São incertos os efeitos das sanções contra Putin dessa vez. Além de reservas próprias para atravessar o duro inverno que se apresenta, ele tem a leste as costas largas de outro gigante, a China. E, ainda de forma atabalhoada, ouviu de Jair Bolsonaro que nosso país é solidário à Rússia –o que irritou os líderes do outro lado da mesa. Sozinho, de toda forma, ele não está.

Na terça-feira 22, o chefe da embaixada da Ucrânia no Brasil, Anatoliy Tkach, afirmou que a posição de isenção neste momento é só uma forma de endossar a escalada das tensões. “Toda comunidade internacional é responsável pela prevenção do novo conflito”, alertou.

Um recado direto ao presidente brasileiro.

O cenário de guerra transformou o Brasil em rota alternativa a investidores dispostos a tirar dinheiro da região conflagrada antes que a bomba exploda. Aqui o dólar caiu, a Bolsa subiu. Mas ainda é cedo para qualquer prognóstico sobre mercados emergentes.

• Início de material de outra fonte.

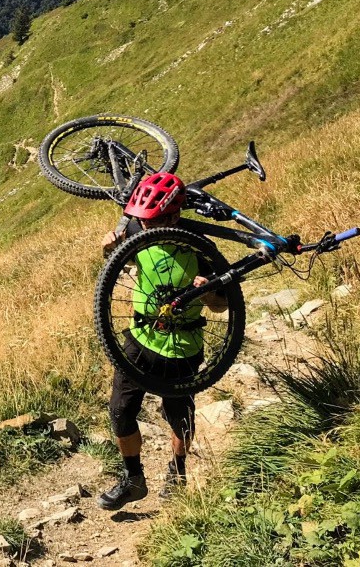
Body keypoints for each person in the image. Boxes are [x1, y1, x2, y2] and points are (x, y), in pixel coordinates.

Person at [95, 172, 228, 510]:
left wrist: (209, 290)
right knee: (121, 411)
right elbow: (115, 262)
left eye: (155, 222)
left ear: (173, 216)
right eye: (144, 222)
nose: (147, 227)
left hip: (183, 347)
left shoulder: (201, 249)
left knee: (178, 415)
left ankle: (178, 472)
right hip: (140, 340)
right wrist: (109, 247)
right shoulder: (137, 231)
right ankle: (133, 479)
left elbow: (221, 305)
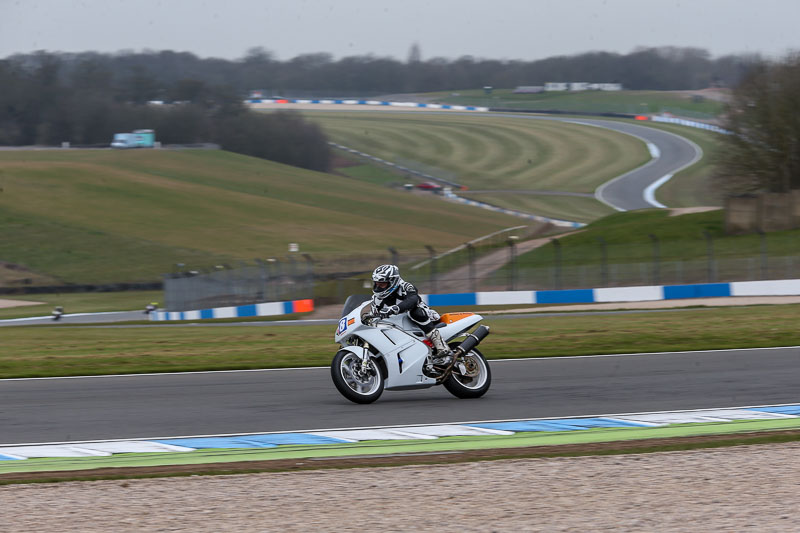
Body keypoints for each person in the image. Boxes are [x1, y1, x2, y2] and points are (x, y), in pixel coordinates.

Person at [370, 264, 452, 364]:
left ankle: (441, 344)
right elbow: (374, 315)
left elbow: (414, 299)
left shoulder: (405, 286)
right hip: (400, 327)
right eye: (377, 284)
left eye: (382, 284)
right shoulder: (376, 299)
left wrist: (395, 308)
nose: (378, 287)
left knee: (415, 312)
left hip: (427, 317)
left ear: (392, 281)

Como há quase cem anos, as tensões na Europa prometem espalhar destroços para todos os lados. Engana-se quem pensa que estará nessa história como mero espectador, tão distante quanto protegido de qualquer sopapo.

Vai sobrar para todo mundo, mesmo que ninguém saiba ainda qual mundo será forjado ao fim de uma disputa bélica de proporções ainda não mensuradas.

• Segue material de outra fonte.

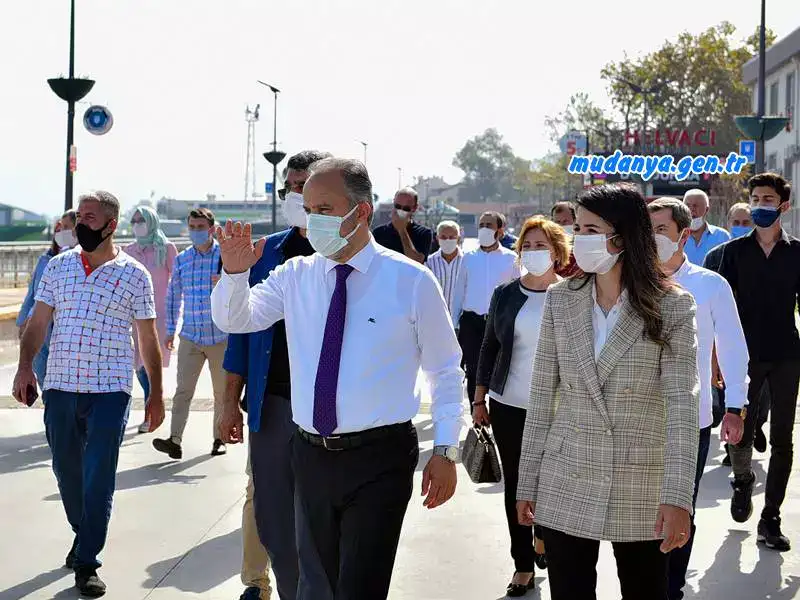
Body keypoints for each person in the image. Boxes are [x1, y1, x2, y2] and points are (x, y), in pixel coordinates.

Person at [211, 157, 463, 600]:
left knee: (359, 587)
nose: (311, 222)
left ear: (360, 212)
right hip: (309, 457)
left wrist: (445, 447)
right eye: (307, 210)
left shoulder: (411, 281)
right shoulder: (296, 275)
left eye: (323, 210)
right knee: (317, 586)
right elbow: (238, 317)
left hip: (379, 459)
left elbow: (445, 369)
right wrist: (234, 272)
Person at [516, 183, 699, 600]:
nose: (578, 238)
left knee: (644, 591)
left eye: (590, 229)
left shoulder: (672, 305)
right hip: (567, 477)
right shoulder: (562, 299)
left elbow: (682, 407)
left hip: (640, 483)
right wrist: (527, 482)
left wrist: (678, 497)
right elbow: (543, 397)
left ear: (622, 236)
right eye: (577, 227)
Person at [12, 190, 165, 597]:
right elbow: (38, 322)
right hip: (60, 385)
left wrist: (156, 394)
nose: (81, 223)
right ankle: (84, 535)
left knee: (99, 476)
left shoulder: (135, 275)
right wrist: (25, 367)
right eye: (79, 215)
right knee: (67, 472)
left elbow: (147, 337)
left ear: (111, 225)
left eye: (91, 217)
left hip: (110, 390)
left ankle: (87, 561)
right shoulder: (58, 268)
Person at [223, 150, 332, 600]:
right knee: (268, 507)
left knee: (321, 513)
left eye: (305, 185)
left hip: (330, 412)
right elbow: (240, 334)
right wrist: (229, 400)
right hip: (272, 403)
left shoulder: (348, 256)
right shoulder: (265, 252)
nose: (296, 194)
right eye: (290, 186)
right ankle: (273, 585)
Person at [648, 197, 749, 600]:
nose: (651, 238)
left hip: (690, 419)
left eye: (661, 230)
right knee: (639, 513)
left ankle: (671, 587)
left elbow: (733, 348)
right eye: (647, 229)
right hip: (633, 418)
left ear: (683, 235)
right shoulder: (626, 282)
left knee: (678, 507)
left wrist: (737, 406)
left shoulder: (710, 285)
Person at [473, 216, 568, 597]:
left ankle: (544, 534)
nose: (533, 253)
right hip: (508, 404)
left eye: (541, 246)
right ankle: (522, 564)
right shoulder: (506, 294)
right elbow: (488, 346)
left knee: (553, 483)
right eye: (527, 246)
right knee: (517, 485)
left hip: (559, 408)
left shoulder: (575, 294)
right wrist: (479, 397)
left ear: (558, 252)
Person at [715, 172, 799, 552]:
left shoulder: (797, 252)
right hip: (742, 356)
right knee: (743, 432)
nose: (760, 205)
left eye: (768, 199)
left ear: (784, 205)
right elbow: (718, 312)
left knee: (783, 438)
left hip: (786, 355)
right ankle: (743, 479)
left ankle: (771, 518)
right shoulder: (732, 253)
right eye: (755, 198)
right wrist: (716, 357)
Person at [152, 208, 228, 459]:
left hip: (220, 336)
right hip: (191, 336)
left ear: (212, 228)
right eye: (192, 227)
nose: (196, 232)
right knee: (183, 390)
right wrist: (171, 330)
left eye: (200, 227)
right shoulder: (182, 259)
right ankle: (175, 439)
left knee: (222, 392)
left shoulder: (224, 256)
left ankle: (219, 438)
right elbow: (173, 297)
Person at [703, 201, 755, 468]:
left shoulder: (767, 254)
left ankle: (755, 425)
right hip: (725, 338)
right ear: (728, 221)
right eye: (737, 222)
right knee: (728, 391)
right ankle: (733, 447)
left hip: (761, 339)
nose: (741, 227)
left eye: (746, 223)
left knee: (759, 397)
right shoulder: (718, 256)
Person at [456, 211, 519, 411]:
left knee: (499, 368)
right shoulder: (468, 258)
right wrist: (454, 324)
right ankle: (478, 412)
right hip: (471, 322)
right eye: (481, 224)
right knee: (474, 370)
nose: (484, 228)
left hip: (499, 322)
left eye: (489, 225)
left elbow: (517, 291)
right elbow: (459, 291)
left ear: (500, 231)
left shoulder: (511, 258)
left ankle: (497, 412)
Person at [123, 206, 178, 433]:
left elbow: (176, 284)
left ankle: (150, 411)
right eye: (134, 220)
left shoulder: (166, 249)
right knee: (136, 366)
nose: (137, 224)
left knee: (149, 364)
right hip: (133, 316)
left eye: (142, 220)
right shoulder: (128, 250)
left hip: (158, 317)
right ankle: (153, 400)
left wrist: (175, 320)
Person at [17, 209, 77, 387]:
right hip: (38, 329)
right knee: (45, 381)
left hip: (61, 331)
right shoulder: (46, 259)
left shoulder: (79, 261)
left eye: (66, 227)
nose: (61, 231)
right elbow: (32, 294)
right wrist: (23, 320)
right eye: (59, 226)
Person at [372, 187, 433, 263]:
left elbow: (417, 261)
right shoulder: (379, 233)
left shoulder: (423, 233)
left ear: (414, 208)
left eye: (406, 208)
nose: (401, 210)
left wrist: (402, 230)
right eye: (397, 206)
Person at [426, 220, 464, 326]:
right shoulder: (429, 263)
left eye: (452, 237)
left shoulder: (467, 262)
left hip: (460, 324)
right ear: (437, 238)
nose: (448, 240)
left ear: (458, 238)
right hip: (435, 322)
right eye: (443, 237)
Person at [683, 189, 730, 265]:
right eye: (687, 205)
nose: (691, 210)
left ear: (706, 209)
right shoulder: (675, 237)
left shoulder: (722, 237)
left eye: (695, 206)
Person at [550, 201, 580, 277]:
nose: (561, 225)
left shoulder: (583, 245)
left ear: (575, 220)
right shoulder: (548, 247)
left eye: (565, 221)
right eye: (558, 222)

Não bastassem as incontinências internas, sociais, políticas e econômicas, o novo baralho diplomático, tenha o conflito descambado ou não para a guerra de fato, será um desafio extra para Bolsonaro ou o próximo presidente a partir de outubro. Um mundo novamente dividido e/ou conflagrado exigirá novas mediações diplomáticas e interlocuções. A neutralidade, de fato, não será opção. A guerra, talvez, sim.

Como no início do século 20, marcado pela letalidade da gripe espanhola, a tensão entre potências ocorre em meio a uma pandemia. Por aqui, o inimigo viral matou em dois anos mais de 650 mil brasileiros. São quase 6 milhões de vítimas no mundo todo.

À crise sanitária soma-se agora uma crise militar de contornos globais. O século do futuro parece não se dar conta dos ensinamentos do passado nem tão distante.

É como se estivéssemos condenados a não viver em paz.